Common Personal Injury Questions in Florida
The Matassini Law Firm, P.A. patiently addresses your concerns
If you or a loved one has suffered a serious personal injury or wrongful death, we know you have many pressing questions. As a service to prospective clients, we offer this brief list of frequently asked questions. We encourage you to scan the rest of our pages for further information, and contact us when you’re ready.
- What advantages are there to hiring an attorney rather than handling the case myself?
- How much does it cost to take a case to trial?
- What happens when a case goes to arbitration?
- How important is it for my attorney to have had recent trial experience?
- How long does a personal injury case take to resolve?
Call our hometown Tampa attorneys today to manage your personal injury claim
Talking to an experienced personal injury attorney can do a great deal to ease your mind about your accident claim. Our attorneys at The Matassini Law Firm, P.A. are happy to answer any and all of your questions in our office or, if necessary, at your home or hospital room. Call us today at 813.379.2007 or contact us online to schedule a free consultation.
What advantages are there to hiring an attorney rather than handling the case myself?
If you are an injured party, you must consider how much you can take on while still trying to recover your health. Can you reasonably expect to:
- Learn all you need to know about the law and court procedure?
- Interview all the witnesses and get their testimony on record?
- Collect all the physical evidence connected to your case?
- Consult with qualified experts who can interpret the evidence?
- Advance all costs of the litigation?
- Correctly assess the value of your case and negotiate a settlement for that amount?
- Represent yourself in court against trained professionals who try cases for a living?
How much does it cost to take a case to trial?
A trial is very expensive, since a plaintiff’s attorney must advance costs for:
- Filing the case and serving the defendants
- Preparing and filing motions and responses to motions
- Making court appearances
- Assembling physical and documentary evidence
- Reviewing documentary evidence
- Preparing plaintiff interrogatories/subpoenas
- Answering defense interrogatories/subpoenas
- Copying and shipping documents
- Deposing witnesses
- Having a court stenographer transcribe witness depositions
- Consulting with experts
Fortunately, you are not responsible for these advanced costs. The Matassini Law Firm works on a contingency fee basis, so you only pay us after we recover compensation for you through a settlement or trial verdict.

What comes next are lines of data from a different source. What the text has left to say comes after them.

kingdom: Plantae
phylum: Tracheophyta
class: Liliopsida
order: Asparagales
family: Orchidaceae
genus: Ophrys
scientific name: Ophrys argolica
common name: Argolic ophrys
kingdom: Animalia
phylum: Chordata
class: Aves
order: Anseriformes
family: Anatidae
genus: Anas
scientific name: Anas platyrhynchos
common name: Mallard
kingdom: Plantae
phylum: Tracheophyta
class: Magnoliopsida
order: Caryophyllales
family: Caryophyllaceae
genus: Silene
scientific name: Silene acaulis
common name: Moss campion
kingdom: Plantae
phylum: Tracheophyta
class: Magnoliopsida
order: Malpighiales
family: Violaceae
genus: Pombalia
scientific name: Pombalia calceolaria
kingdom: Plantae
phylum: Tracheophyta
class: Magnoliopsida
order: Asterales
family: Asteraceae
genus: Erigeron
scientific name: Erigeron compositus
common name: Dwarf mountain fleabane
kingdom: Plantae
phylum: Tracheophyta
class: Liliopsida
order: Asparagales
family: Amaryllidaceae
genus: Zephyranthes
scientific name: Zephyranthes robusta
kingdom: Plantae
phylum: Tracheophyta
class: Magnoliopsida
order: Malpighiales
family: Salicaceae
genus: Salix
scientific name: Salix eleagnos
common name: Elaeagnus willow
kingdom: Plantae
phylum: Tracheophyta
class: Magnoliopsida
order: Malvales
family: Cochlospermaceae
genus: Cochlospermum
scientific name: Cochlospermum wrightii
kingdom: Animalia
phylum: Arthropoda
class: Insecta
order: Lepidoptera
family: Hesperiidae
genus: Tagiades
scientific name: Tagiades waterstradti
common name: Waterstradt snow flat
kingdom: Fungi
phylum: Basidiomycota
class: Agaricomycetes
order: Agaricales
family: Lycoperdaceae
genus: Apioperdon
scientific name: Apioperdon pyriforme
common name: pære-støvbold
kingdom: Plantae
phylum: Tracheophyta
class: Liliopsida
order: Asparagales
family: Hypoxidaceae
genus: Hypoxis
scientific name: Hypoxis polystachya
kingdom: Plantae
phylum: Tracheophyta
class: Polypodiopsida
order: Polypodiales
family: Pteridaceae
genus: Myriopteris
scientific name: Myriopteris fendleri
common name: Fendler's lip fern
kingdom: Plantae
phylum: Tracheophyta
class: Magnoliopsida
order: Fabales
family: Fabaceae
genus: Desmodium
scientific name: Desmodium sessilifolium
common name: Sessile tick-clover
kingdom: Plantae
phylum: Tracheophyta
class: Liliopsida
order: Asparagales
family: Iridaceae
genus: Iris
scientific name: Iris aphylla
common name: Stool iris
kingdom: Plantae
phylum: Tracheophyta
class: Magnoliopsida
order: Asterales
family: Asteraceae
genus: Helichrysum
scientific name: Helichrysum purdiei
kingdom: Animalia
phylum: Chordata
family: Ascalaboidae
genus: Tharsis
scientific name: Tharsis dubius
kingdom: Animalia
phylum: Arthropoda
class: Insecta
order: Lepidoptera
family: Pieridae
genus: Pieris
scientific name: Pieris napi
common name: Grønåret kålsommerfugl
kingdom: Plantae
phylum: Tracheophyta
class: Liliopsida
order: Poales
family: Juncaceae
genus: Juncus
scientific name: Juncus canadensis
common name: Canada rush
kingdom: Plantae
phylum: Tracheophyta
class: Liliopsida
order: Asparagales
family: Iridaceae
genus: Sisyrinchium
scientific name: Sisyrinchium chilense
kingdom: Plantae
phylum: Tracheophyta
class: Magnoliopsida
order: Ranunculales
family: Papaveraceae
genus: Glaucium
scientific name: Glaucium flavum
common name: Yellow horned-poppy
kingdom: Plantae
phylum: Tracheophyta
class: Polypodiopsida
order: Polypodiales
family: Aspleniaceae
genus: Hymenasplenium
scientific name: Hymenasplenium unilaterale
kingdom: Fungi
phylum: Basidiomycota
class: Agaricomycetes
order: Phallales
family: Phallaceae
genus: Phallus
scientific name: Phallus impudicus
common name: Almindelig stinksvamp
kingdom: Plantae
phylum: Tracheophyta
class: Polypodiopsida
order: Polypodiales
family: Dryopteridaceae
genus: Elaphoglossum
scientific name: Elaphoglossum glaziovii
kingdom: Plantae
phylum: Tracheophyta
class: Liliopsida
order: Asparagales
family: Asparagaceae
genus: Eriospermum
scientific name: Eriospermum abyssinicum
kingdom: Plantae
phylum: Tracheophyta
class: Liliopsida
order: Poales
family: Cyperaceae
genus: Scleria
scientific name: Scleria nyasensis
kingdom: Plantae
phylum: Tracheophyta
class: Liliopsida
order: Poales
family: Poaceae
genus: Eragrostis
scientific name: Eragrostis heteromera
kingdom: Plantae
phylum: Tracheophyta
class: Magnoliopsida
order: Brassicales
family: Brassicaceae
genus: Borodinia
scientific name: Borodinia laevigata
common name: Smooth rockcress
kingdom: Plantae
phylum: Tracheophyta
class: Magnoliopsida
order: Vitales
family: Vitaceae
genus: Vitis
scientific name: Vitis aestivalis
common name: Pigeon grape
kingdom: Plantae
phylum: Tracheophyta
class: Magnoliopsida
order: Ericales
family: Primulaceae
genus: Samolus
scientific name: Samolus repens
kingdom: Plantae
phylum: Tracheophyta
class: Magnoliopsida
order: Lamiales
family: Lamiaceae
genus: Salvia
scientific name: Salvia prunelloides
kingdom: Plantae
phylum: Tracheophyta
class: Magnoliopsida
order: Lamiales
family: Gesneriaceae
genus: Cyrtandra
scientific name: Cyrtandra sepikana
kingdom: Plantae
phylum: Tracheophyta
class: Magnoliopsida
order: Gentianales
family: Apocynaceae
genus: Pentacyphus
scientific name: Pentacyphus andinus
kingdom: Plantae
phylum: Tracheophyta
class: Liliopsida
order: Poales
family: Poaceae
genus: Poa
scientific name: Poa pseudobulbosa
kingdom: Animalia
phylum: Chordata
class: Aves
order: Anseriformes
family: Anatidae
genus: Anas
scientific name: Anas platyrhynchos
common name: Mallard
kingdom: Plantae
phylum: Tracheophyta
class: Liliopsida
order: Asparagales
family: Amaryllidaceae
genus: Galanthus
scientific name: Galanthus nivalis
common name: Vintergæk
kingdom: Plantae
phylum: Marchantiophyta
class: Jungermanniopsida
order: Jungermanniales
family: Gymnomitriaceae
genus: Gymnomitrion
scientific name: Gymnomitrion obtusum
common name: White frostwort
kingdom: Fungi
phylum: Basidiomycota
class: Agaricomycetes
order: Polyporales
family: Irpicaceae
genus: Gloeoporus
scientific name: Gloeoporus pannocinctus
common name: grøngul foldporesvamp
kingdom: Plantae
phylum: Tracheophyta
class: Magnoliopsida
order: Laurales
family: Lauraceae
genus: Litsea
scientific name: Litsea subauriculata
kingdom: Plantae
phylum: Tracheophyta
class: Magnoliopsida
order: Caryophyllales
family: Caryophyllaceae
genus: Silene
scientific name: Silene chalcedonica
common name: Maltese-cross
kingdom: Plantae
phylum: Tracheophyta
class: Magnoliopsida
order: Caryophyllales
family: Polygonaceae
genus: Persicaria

What happens when a case goes to arbitration?
Arbitration is an alternative means for resolving a legal dispute, designed to be faster and less expensive that a trial. Each side presents its case to an arbiter rather than a judge or jury. The arbiter then rules in favor of one side or the other. In binding arbitration, the sides agree to be ruled by the arbiter’s decisions; in non-binding arbitration, they reserve the right to take the case to trial.
How important is it for my attorney to have had recent trial experience?
Defendants — which more often than not are insurance companies — hate going to trial. When your attorney can credibly threaten to go to trial, insurance companies are more likely to settle on favorable terms. Attorneys who have a reputation for settling quickly and easily have very little leverage in negotiations. Since our attorneys have a record of success at trial, defendants must take us seriously.
How long does a personal injury case take to resolve?
There is no average time for a personal injury case, since each case entails a unique set of facts. Some cases resolve within weeks, others take years. However, factors that can make a case take longer include:
- Uncertainty about the defendant’s fault
- Uncertainty about the plaintiff’s contributory fault
- The high cost of the plaintiff’s damages
- Uncertainty about the plaintiff’s damage claim
- Multiple defendants
- Multiple plaintiffs
- The availability of a trial date
- The plaintiff’s decision to opt for a jury trial rather than a bench trial
As a general rule, the more compensation the plaintiff requests, the harder an insurance company will fight to bring that number down, which often involves stalling the process and dragging out negotiations. In many high-value cases, defendant insurance companies wait until the trial date approaches to begin serious settlement talks.